Accessing the Kubernetes REST end points using bearer token

5/20/2019

Requirement: We need to access the Kubernetes REST end points from our java code. Our basic operations using the REST end points are to Create/Update/Delete/Get the deployments.

We have downloaded the kubectl and configured the kubeconfig file of the cluster in our Linux machine. We can perform operations in that cluster using the kubectl. We got the bearer token of that cluster running the command 'kubectl get pods -v=8'. We are using this bearer token in our REST end points to perform our required operations.

Questions:

  1. What is the better way to get the bearer token?
  2. Will the bearer token gets change during the lifecycle of the cluster?
-- Farooq Rahman
kubernetes

3 Answers

5/20/2019

follow this simple way

kubectl proxy --port=8080 &

curl http://localhost:8080/api/

from java code use the below approach

# Check all possible clusters, as you .KUBECONFIG may have multiple contexts:
kubectl config view -o jsonpath='{"Cluster name\tServer\n"}{range .clusters[*]}{.name}{"\t"}{.cluster.server}{"\n"}{end}'

# Select name of cluster you want to interact with from above output:
export CLUSTER_NAME="some_server_name"

# Point to the API server refering the cluster name
APISERVER=$(kubectl config view -o jsonpath="{.clusters[?(@.name==\"$CLUSTER_NAME\")].cluster.server}")

# Gets the token value
TOKEN=$(kubectl get secrets -o jsonpath="{.items[?(@.metadata.annotations['kubernetes\.io/service-account\.name']=='default')].data.token}"|base64 -d)

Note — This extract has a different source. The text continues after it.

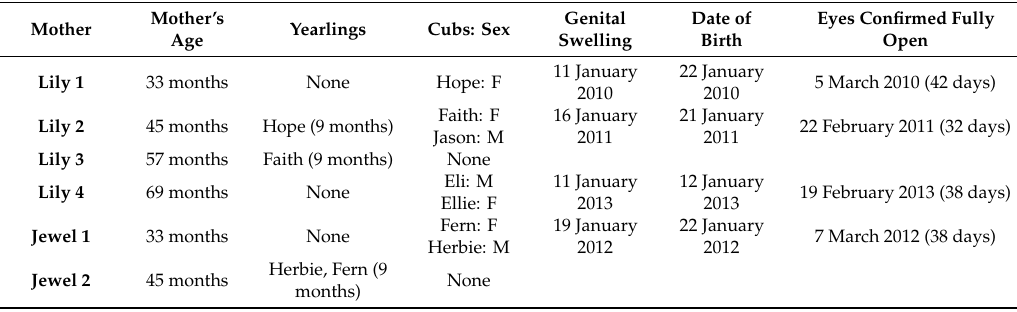
Table 2. Mother and o ff spring demographic and developmental data for the six litters of black bears observed in their dens in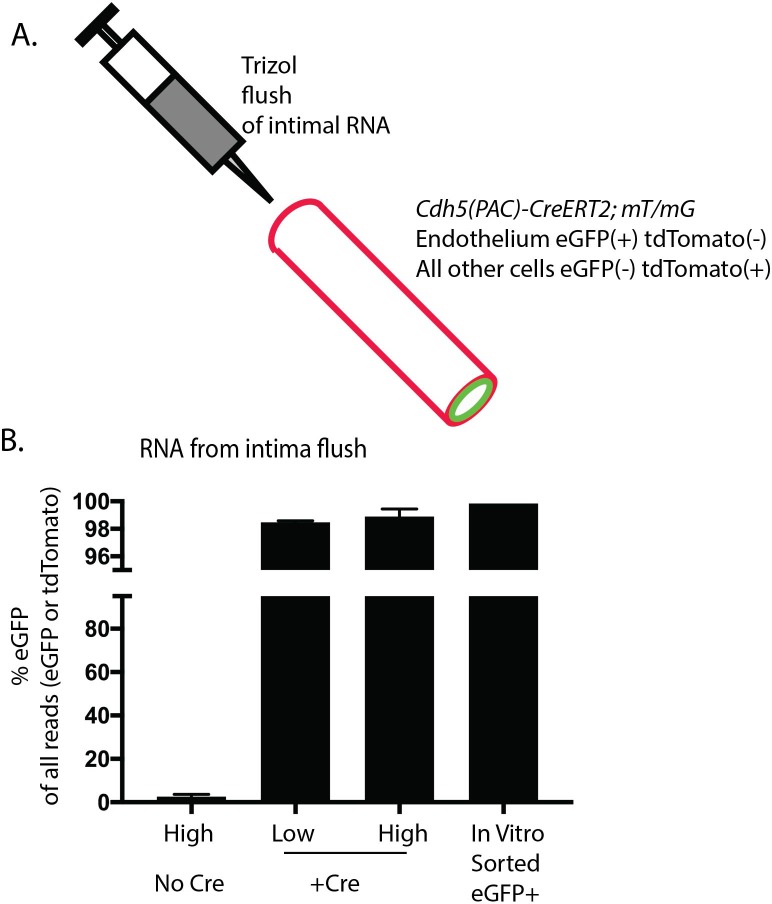
Enrichment of endothelial RNA demonstrated by lineage markers in mT/mG mice.The mT/mG mice constitutively express tdTomato in all cells from a CMV enhancer/chicken beta-actin core promoter (pCA). Upon Cre activity, in this case driven by the endothelial-specific Cdh5(PAC)-CreERT2, the tdTomato is excised, and a downstream eGFP is expressed instead. Since tdTomato is expressed in all non-endothelial cells and eGFP is expressed in all endothelial cells, the ratio may be used as an indicator of endothelial to non-endothelial mRNA levels in the isolate. The comparison of RNA-seq reads assigned to eGFP or tdTomato from Cdh5(PAC)-CreERT2; Rbfox2 ff; mT/mG (N = 2 pools) mice or Rbfox2 ff; mT/mG mice (N = 2 pools) is shown. Cultured and FACs-purified eGFP +cells from Cdh5(PAC)-CreERT2; Rbfox2 ff; mT/mG mouse aorta is also shown (N = 1).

# Explore the API with TOKEN
curl -X GET $APISERVER/api --header "Authorization: Bearer $TOKEN" --insecure
-- P Ekambaram
Source: StackOverflow

6/18/2019

Q: What is the better way to get the bearer token?

A: Since you have configured access to the cluster, you might use

kubectl describe secrets

Q: Will the bearer token gets change during the lifecycle of the cluster?

A: Static tokens do not expire.

Please see Accessing Clusters and Authenticating for more details.

-- mebius99
Source: StackOverflow

5/20/2019

If your token comes from a ServiceAccount, best way should be to add this Service Account to the deployment/statefull or daemonSet where your java runs.This will lead to tokne being written in your pod in "/var/run/secrets/kubernetes.io/serviceaccount/token". Config is explained here

Most of kubernetes client library knows how to discover a service account linked to a running context and "automaticaly" use it. Not an expert be it seems yes for Java client see : github

This token will not be automaticaly refreshed by kubernetes unless someone force a rolling.